▶ **Source passage**:

Surely, when the world seems about to be
set on fire with hydrogen bombs it is time for Christians of
the world to "get in there and pitch," and forget the very
thought of compromising with sin.
Before we are haled before "people's
courts" as Christians are in China and are forced to
literally stab to death members of our families who in any
wise opposed Communism, as millions have actually been
forced to do in China, we'd better go "all out" for Jesus
Christ and let Him show the world what true Christianity
is!
Fallacy No. 7---Might be called the
stinking corpse fallacy." involving the illustration used by
the Apostle Paul, in his letter to the Romans.
Those Bible teachers who insist that we
"sin every day in thought, word, and deed" assume that Paul
in the seventh of Romans is describing the normal Christian
experience.
Those of us who stand for what Jesus
taught about sin believe Paul would be horrified at such
misinterpreting of his words.
Let us briefly look at the 6th, 7th, and
8th chapters of Romans and seek to interpret the words of
Paul in harmony with the words of Christ as Paul would want
us to.
In the sixth chapter the apostle points
out the absolute necessity of holy living, in the words:
"Let not therefore sin reign in your mortal body that ye
should obey it in the lusts thereof. Neither yield ye your
members as instruments of unrighteousness unto sin, but
yield yourselves unto God, as those that are alive from the
dead, and your members as instruments of righteousness, unto
God" (vs. 11-13).
"Being then made free from sin, ye became
the servants of righteousness.
"For when ye were servants of sin ye were
free from righteousness...but now being free from sin, and
become servants unto God, ye have fruit unto holiness and
the end unto Everlasting life." (Romans 6:18.22).
Obviously these statements in the sixth
chapter make no allowance for serving the devil.
The portion of the letter found in the
seventh chapter is where the confusion usually starts. In
the ninth verse of chapter seven, Paul speaks of his first
experience of encountering the law of God; which was, of
course, before his conversion. He says, (quoting the
Amplified New Testament) "Once I was alive, but quite apart
from and unconscious of the law. But when the commandment
came, sin lived again and I died---was sentenced by the law
to death" (Romans 7:9, Amp. Ver)
"Did that which is good then prove fatal,
bringing death to me? Certainly not. It was sin working
death to me by using this good thing (as a weapon) in order
that through the commandment sin might be shown up clearly
to be sin, that the extreme malignity and immeasurable
sinfulness of sin might plainly appear" (Romans 7:13, Amp.
Ver).
Note: At the end of the 13th verse Paul
continues his description of his past and sinful experience
but uses the present tense in describing that experience
like we hear many do in their conversation today.
We need to bear in mind he is describing
an experience totally different from that pictured in the
sixth chapter and also totally different from that presented
in the eighth chapter; yet all this is apparently written at
one sitting or without his experience actually changing. In
other words though at the same time of his writing his
experience was that portrayed by the sixth and eighth
chapters, he pictures in the seventh chapter his former
experience which was totally different. This must be our
conclusion if we stay in line with the words of Jesus
concerning sin.

▶ **Given data**:
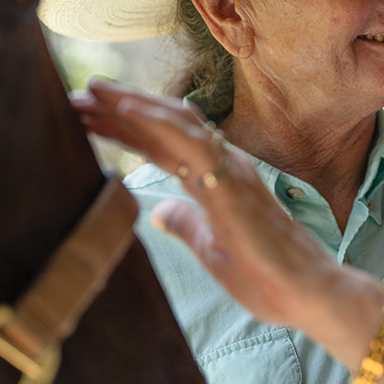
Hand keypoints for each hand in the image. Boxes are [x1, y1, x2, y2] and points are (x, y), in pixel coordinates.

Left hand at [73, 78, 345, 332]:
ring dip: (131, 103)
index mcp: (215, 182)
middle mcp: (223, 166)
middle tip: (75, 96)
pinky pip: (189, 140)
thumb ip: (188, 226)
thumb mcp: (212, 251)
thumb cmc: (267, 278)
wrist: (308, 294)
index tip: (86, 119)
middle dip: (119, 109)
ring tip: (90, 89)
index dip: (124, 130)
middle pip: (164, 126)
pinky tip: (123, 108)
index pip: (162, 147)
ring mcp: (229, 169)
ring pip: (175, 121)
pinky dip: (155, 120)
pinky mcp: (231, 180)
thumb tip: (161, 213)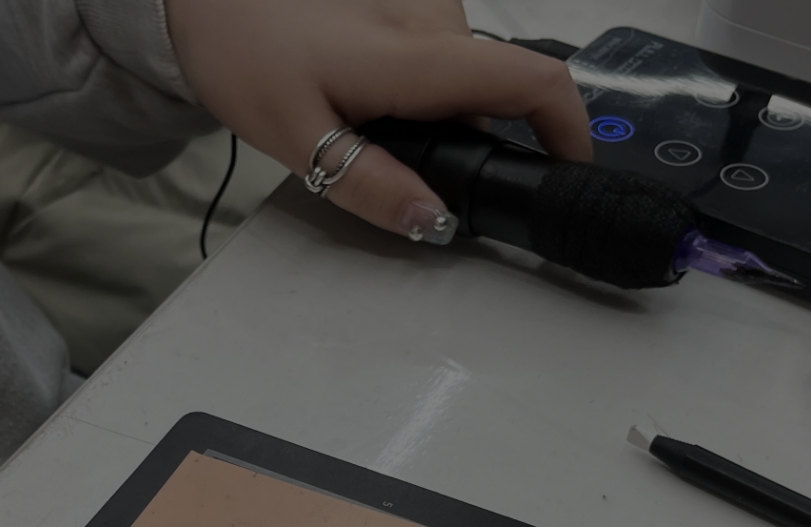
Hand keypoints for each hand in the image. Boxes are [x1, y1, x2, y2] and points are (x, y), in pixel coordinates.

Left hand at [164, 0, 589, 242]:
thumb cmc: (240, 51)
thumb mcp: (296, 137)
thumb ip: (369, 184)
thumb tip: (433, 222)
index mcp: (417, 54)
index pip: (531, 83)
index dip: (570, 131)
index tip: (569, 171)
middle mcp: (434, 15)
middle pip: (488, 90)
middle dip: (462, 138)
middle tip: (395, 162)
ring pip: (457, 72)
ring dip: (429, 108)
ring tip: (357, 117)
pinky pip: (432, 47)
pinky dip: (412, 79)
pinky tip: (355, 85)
* * *
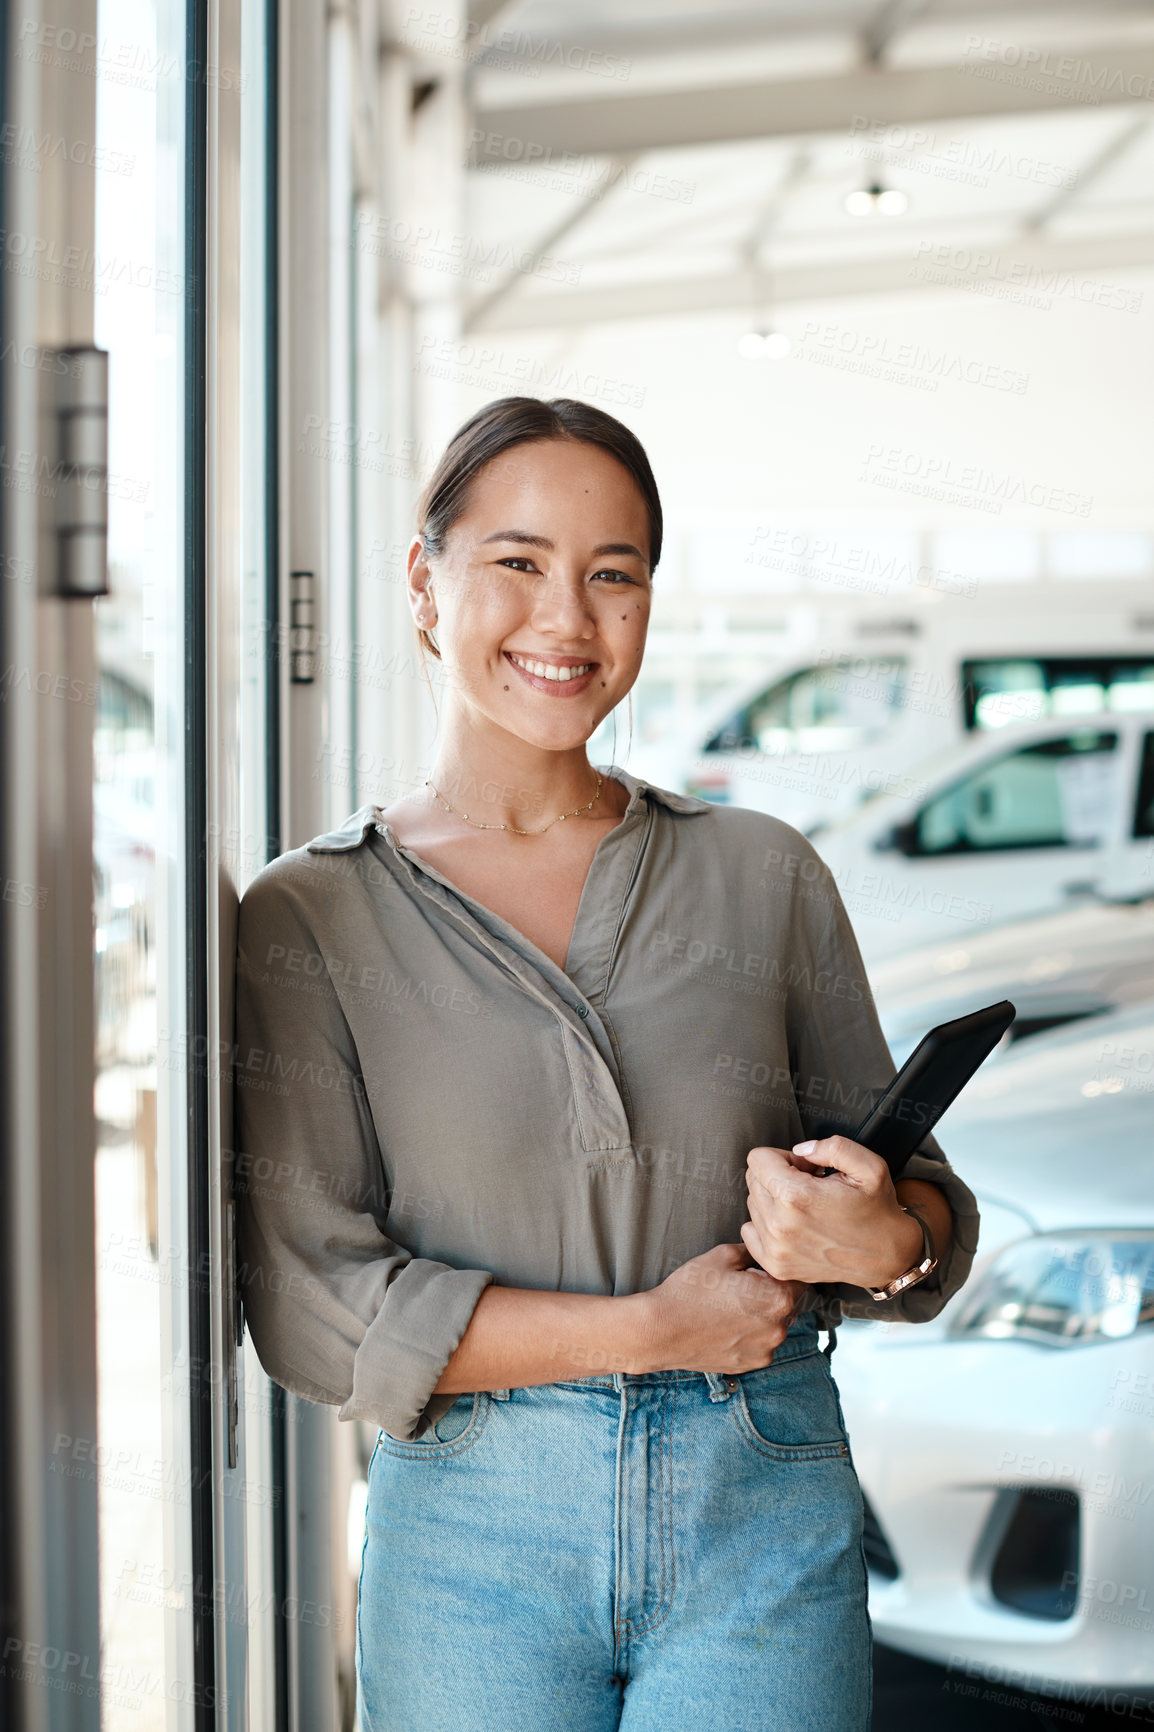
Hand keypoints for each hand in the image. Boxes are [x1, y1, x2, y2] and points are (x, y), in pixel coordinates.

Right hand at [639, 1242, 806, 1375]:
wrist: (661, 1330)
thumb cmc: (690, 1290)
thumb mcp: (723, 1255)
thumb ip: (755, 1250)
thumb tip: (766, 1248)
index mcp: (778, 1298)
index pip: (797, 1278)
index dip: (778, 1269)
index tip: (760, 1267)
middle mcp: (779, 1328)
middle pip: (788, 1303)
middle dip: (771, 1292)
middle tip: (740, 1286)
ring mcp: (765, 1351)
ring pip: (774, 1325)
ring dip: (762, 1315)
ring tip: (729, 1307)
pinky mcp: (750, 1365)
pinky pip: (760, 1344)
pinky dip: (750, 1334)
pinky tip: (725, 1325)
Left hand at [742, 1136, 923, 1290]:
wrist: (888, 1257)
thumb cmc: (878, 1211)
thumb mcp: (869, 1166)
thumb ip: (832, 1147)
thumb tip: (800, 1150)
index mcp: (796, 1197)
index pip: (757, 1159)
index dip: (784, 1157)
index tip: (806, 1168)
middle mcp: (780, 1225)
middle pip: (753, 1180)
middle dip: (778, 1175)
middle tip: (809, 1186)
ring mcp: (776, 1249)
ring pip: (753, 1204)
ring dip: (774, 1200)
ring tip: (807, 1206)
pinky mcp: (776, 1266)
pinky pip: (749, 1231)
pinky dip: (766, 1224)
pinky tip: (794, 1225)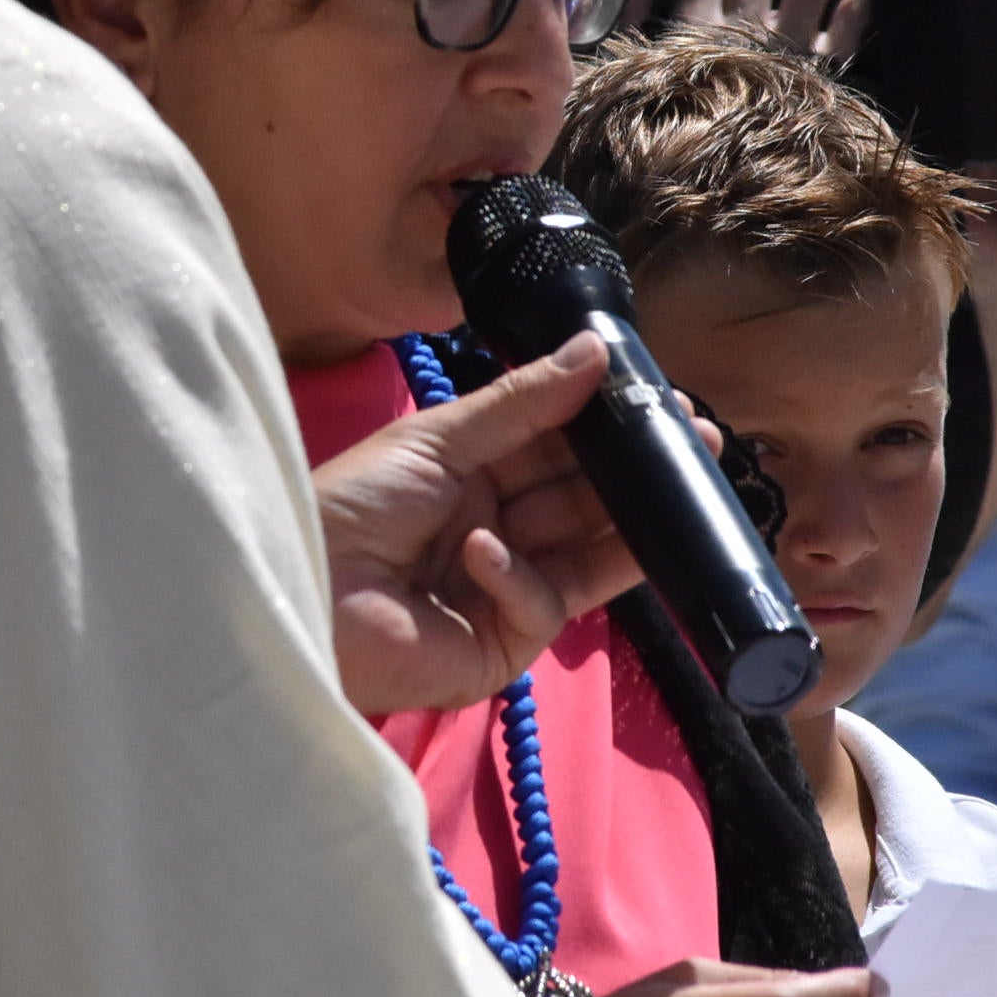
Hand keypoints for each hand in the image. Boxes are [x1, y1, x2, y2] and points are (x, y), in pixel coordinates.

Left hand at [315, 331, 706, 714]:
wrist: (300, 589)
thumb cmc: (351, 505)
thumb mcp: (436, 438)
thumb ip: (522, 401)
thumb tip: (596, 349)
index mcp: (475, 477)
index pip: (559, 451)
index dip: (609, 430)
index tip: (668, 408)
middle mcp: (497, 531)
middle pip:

▶ **Prompt 1**:
According to the passage on Romans, why should the seventh chapter be read as Paul's former experience rather than his experience at the time of writing? Answer in one to three sentences.
▶ **Prompt 2**:
In the passage on Romans, rewrite the paragraph beginning "The portion of the letter found in the seventh chapter" as a short list that keeps its main facts.
▶ **Prompt 3**:
In the passage on Romans, which translation is quoted for Romans 7:9 and 7:13?
The entries are separate material and have no connection to the passage on Romans.

▶ **Answer section 1**:
The sixth and eighth chapters describe a totally different experience, and all three were apparently written at one sitting without Paul's experience changing. So the seventh chapter must picture his past, and this is the only conclusion that stays in line with what Jesus said about sin.

▶ **Answer section 2**:
- Confusion usually starts with the seventh chapter.
- In verse 9, Paul speaks of first encountering God's law, before his conversion.
- Quoting the Amplified New Testament, he says he was once alive and unaware of the law. When the commandment came, sin lived again and he died, sentenced to death by the law (Romans 7:9).

▶ **Answer section 3**:
The Amplified New Testament.